Is Brooklyn the new Manhattan?—by tobiashm via Flickr
Many say that the New York of the past is nothing more than a fond memory, but I believe that these things run in cycles. If Brooklyn is the new Manhattan, could the Bronx be the new Brooklyn? What’s more, where does that leave Manhattan?
SoHo has too many tourists –– it feels like a shopping mall –– or, it is a shopping mall. Once home to squatters, the East Village now has apartments listed in the millions. (Yes, you can spend a million-plus dollars for an apartment in Alphabet City.)

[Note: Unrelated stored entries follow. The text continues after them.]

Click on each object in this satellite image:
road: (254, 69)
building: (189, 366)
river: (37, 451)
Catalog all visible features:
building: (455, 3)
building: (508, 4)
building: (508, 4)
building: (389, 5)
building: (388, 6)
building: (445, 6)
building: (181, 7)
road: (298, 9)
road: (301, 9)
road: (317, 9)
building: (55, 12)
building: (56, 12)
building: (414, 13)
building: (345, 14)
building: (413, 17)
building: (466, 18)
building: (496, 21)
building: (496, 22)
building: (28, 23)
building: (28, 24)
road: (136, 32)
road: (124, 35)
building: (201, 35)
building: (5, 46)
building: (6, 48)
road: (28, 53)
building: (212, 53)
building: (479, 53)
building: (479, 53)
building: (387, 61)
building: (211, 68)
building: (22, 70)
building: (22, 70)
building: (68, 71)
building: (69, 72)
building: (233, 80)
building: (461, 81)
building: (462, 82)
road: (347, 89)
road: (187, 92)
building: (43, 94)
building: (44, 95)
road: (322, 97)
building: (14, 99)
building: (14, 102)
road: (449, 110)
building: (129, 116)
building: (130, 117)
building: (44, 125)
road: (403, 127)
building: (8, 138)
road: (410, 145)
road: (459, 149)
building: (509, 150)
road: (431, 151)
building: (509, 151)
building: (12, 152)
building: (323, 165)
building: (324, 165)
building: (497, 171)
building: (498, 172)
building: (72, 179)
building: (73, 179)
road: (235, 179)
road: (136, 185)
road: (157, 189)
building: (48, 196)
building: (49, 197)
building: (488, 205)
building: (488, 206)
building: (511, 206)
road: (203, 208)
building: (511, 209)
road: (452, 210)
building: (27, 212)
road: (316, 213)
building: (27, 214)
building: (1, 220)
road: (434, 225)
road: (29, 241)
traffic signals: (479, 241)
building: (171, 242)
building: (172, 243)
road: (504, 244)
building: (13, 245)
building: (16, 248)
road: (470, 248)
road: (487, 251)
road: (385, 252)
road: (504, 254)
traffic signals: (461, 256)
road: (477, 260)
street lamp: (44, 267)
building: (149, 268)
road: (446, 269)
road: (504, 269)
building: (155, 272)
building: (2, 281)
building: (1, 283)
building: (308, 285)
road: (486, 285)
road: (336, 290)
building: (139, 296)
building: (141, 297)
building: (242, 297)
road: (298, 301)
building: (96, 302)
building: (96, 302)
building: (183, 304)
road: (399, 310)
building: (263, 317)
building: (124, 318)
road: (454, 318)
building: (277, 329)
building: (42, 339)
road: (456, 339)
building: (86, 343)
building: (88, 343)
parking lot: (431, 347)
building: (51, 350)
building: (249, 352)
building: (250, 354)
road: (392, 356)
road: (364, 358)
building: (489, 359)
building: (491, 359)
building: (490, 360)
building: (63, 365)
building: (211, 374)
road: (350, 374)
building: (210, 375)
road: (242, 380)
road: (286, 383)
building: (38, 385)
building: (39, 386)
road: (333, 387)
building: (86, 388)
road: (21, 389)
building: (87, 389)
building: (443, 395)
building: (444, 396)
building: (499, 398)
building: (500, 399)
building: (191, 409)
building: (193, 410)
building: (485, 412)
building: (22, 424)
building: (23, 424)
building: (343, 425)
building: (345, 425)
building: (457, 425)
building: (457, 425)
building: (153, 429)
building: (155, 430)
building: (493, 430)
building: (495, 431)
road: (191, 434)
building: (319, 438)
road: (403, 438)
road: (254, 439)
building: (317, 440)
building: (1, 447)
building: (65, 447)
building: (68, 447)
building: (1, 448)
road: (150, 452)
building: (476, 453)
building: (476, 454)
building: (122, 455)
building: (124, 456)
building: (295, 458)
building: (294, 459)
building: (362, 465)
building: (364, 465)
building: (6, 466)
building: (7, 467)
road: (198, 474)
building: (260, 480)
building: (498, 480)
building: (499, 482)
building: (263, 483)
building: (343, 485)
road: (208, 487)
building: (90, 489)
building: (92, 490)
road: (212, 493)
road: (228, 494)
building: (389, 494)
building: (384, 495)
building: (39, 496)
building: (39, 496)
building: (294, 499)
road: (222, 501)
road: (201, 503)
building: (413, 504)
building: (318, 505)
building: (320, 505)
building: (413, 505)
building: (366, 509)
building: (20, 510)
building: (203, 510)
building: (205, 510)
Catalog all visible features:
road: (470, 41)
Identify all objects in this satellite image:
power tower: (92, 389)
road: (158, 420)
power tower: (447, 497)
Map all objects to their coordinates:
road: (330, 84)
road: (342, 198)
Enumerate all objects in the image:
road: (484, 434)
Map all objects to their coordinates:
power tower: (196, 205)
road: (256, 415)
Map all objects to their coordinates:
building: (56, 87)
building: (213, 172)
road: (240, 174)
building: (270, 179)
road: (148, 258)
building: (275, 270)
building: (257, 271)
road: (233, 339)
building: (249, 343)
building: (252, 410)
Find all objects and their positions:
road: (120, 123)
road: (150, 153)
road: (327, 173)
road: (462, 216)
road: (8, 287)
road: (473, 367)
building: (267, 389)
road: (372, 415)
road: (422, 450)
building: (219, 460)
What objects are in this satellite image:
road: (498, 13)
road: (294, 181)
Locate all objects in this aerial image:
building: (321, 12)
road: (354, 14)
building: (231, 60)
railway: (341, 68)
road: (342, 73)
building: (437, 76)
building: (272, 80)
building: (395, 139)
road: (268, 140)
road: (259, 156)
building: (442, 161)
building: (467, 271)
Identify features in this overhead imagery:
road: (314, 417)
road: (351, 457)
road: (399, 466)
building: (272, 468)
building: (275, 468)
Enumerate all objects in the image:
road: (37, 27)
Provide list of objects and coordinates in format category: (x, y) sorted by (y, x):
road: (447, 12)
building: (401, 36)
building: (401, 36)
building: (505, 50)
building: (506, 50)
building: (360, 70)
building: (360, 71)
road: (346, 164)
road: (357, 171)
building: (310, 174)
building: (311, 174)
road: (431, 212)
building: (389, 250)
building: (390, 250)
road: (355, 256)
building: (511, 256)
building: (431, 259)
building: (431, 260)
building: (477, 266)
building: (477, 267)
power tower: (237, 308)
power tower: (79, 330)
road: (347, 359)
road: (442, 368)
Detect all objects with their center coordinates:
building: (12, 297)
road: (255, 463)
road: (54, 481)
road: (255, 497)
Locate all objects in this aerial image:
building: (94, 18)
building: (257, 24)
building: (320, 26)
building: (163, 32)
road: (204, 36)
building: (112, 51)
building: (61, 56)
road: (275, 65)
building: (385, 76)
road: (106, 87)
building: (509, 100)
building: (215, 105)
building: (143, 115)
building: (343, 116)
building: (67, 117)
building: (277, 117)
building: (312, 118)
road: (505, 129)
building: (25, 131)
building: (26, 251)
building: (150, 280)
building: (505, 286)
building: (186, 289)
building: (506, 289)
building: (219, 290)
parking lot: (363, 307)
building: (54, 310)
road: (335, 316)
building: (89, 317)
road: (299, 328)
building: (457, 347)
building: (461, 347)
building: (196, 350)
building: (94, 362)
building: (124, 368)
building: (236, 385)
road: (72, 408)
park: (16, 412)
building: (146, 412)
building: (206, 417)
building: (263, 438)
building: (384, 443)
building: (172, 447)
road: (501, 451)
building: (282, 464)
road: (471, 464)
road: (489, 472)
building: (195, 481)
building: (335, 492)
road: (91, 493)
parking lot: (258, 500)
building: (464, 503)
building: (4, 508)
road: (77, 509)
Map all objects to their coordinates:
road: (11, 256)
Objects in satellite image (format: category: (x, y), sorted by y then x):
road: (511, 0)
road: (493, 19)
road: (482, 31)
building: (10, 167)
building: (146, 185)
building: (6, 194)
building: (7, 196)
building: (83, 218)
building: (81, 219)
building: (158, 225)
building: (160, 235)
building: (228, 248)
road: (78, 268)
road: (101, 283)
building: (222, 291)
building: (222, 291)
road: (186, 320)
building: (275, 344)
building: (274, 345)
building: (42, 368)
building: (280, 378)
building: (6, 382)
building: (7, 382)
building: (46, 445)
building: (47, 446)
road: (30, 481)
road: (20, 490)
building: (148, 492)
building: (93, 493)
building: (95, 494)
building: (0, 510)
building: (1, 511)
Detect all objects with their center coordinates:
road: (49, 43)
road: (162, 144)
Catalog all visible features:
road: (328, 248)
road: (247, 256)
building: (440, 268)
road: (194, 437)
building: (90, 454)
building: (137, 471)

Walking through Times Square resembles Disneyland. Where is the grit, the filth, and the muck? For years, Broadway was the street where you held your child’s hand and even your girlfriend’s, for that matter. And 42nd Street was probably the peep show capital of the world, or at least the hub in this country. Now, the Great White Way is whiter and cleaner than ever remembered.
Has New York really lost its edge?
|The Chelsea Hotel on West 23rd Street--by Flippage via Flickr|
I wasn’t a New Yorker in 1982. But I do have vivid memories of my many visits, and some like they were just yesterday. I didn’t walk through the East Village at that time, I probably wouldn’t have wanted to. But I disagree with many of the comments I read or hear about the future of this city. It is way too expensive, but it always has been. What is relative for the time? A co-op in the 1980s went for $200K…so $750K two-plus decades later seems somewhat fair, or is it? The rich, famous and glamorous have always flocked to Manhattan. That hasn’t changed. The artists and creative-types have as well, and some still do.
I believe that New York has something for everyone, no matter where they come from, what they do, or what they want to be. It is the diverse population existing within just one block, that, in my opinion, gives this city a so-called “edge.”